The censored files from 1986 and 1987 include at least 15 documents that directly discuss Saudi Arabia and include details on the “sale of Tornado and Hawk aircraft” and “training for Saudi Arabian special forces,” The Times reported Thursday.
London has also refused to release an additional 27 documents connected to Prince Charles and Lady Diana’s visit to the Middle East in 1986.
Normally, the government is required to declassify all documents held in various departments after 30 years and pass them on to the National Archives at Kew. However, departments can ask for a specific document to be withheld or redacted.
The Advisory Council on National Records and Archives, which rules on such requests, said in its annual report that the requests were on the rise, meaning that more documents were being withheld.
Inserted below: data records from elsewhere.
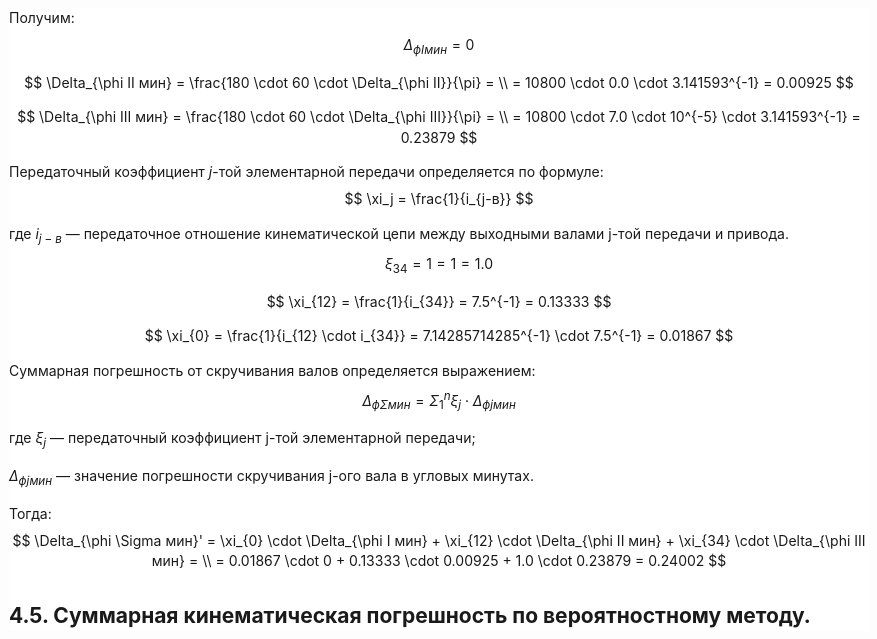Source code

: 
Получим:
$$
\Delta_{\phi I мин} = 0
$$

$$
 \Delta_{\phi II мин} = \frac{180 \cdot 60 \cdot \Delta_{\phi II}}{\pi}  = \\ = 10800 \cdot 0.0 \cdot 3.141593^{-1} = 0.00925 
$$

$$
 \Delta_{\phi III мин} = \frac{180 \cdot 60 \cdot \Delta_{\phi III}}{\pi}  = \\ = 10800 \cdot 7.0 \cdot 10^{-5} \cdot 3.141593^{-1} = 0.23879 
$$



Передаточный коэффициент $j$-той элементарной передачи определяется по формуле:
$$
  \xi_j = \frac{1}{i_{j-в}}  
$$


где $i_{j-в}$ — передаточное отношение кинематической цепи между выходными валами j-той передачи и привода.
$$
 \xi_{34} = 1  =  1 = 1.0 
$$


$$
 \xi_{12} = \frac{1}{i_{34}}  =  7.5^{-1} = 0.13333 
$$

$$
 \xi_{0} = \frac{1}{i_{12} \cdot i_{34}}  =  7.14285714285^{-1} \cdot 7.5^{-1} = 0.01867 
$$




Суммарная погрешность от скручивания валов определяется выражением:
$$
  \Delta_{\phi \Sigma мин} = \Sigma_{1}^n \xi_j \cdot \Delta_{\phi j мин} 
$$


где $\xi_j$ — передаточный коэффициент j-той элементарной передачи;

$\Delta_{\phi j мин}$ — значение погрешности скручивания j-ого вала в угловых минутах.

Тогда:
$$
 \Delta_{\phi \Sigma мин}' = \xi_{0} \cdot \Delta_{\phi I мин} + \xi_{12} \cdot \Delta_{\phi II мин} + \xi_{34} \cdot \Delta_{\phi III мин}  = \\ = 0.01867 \cdot 0 + 0.13333 \cdot 0.00925 + 1.0 \cdot 0.23879 = 0.24002 
$$


## 4.5. Суммарная кинематическая погрешность по вероятностному методу.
In 2015-16, for example, the council received a total of 952 censorship requests and rejected only four of them. In 2014, 793 requests came in while only three were rejected. In 2016, both figures increased as 22 requests out of 986 were overturned.
“This report suggests there is still a culture of opacity within many government departments,” said Robert Barrington, the Executive Director of Transparency International UK.
“A lack of disclosure can often lead to concerns that the government has something to hide and therefore transparency is the best measure to ensure public trust,” he added.
The UK Home Office has also been under pressure to release the “very sensitive” findings of an investigation into Saudi Arabia and its funding of extremist groups operating in the UK.
The inquiry was authorized in 2015 by former Prime Minister David Cameron in exchange for Liberal Democrat support for the extension of UK airstrikes against alleged terrorist positions in Syria.
Saudi Arabia has been incessantly pounding Yemen since March 2015. The UK has been providing the Riyadh regime with weapons and intelligence in the unprovoked war.
Last week, the UK High Court issued a ruling, saying that the government was not breaking the law by continuing to sell arms to Saudi Arabia. This means that the UK would remain as the second largest arms provider to the Arab kingdom.